Più o meno dello stesso avviso il suo amico Ndene Sarr, musulmano: “Sono convinto”, affermava, “che la maggioranza della popolazione rigetti l’idea di un codice bicefalo", applicabile in maniera diversa ai musulmani e ai non musulmani”, perché di ciò si era discusso nel Paese, mettendo di difficoltà il presidente Wade. “Questo”, ha continuato Ndene Sarr, “creerebbe non solo confusione, ma anche profonde divisioni all’interno della nostra società. Dietro queste tendenze ci sono Paesi che sono pronti a finanziare pseudo-organizzazioni che non hanno niente a che vedere con la religione. Fortunatamente, la maggior parte dei senegalesi ha compreso questo rischio e rivendica con forza la laicità dello Stato, che non è solo un principio astratto, ma viene vissuto concretamente all’interno della stessa famiglia e della società”.

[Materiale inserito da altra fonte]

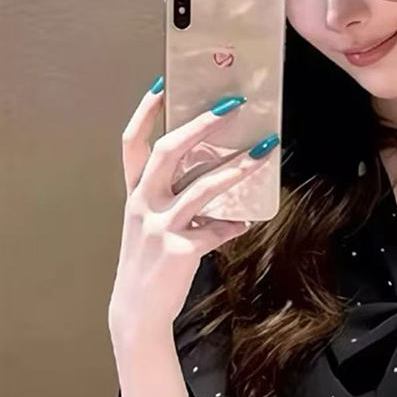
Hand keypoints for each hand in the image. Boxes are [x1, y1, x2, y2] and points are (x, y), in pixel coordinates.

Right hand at [108, 83, 278, 339]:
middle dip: (200, 125)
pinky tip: (245, 224)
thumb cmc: (150, 267)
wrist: (137, 311)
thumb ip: (183, 212)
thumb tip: (228, 208)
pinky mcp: (179, 250)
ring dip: (236, 168)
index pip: (133, 144)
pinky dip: (233, 227)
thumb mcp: (154, 231)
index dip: (146, 113)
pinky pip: (217, 231)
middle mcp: (142, 204)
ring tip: (262, 154)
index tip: (163, 85)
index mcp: (134, 195)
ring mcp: (159, 226)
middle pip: (168, 151)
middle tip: (231, 108)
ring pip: (202, 187)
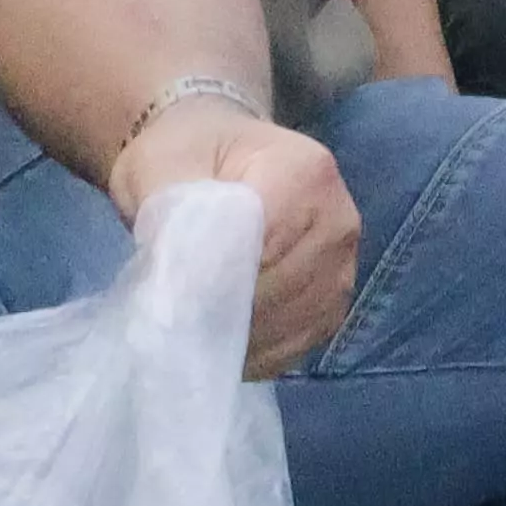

Sono passati 8 anni da tali dichiarazioni, ma timori non si sono ancora placati perché hanno ragione di esistere. Tanto per far un esempio numerose chiese e quartieri evangelici sono stati saccheggiati tra il Settembre 2010 e il Luglio 2011. La comunità evangelica si sente minacciata e ha paura ha dichiarato il Pastore della Chiesa locale. La democrazia e la laicità sono sempre state rispettate in Senegal, ma questi atti mostrano che anche in questo Paese i valori liberali fondamentali non possono essere dati per scontato”.

I cristiani costituiscono la minoranza della popolazione senegalese: il 6%, e una minoranza nella minoranza rappresentano i cristiani evangelici, che sono lo 0.07%. Tuttavia questi ultimi, nei 149 anni di presenza nel Paese, hanno partecipato al dialogo interreligioso e hanno sempre conservato un riconoscimento pubblico. Particolarmente preoccupante perciò risulta essere il silenzio delle autorità statali di fronte alle violenze perpetrate dagli integralisti islamici: Non c’è stata una presa di posizione chiara e decisa da parte dello Stato, ha denunciato il Pastore. Eppure ciò stato chiesto anche in una conferenza stampa tenuta dalla Chiesa Evangelica nel 2010.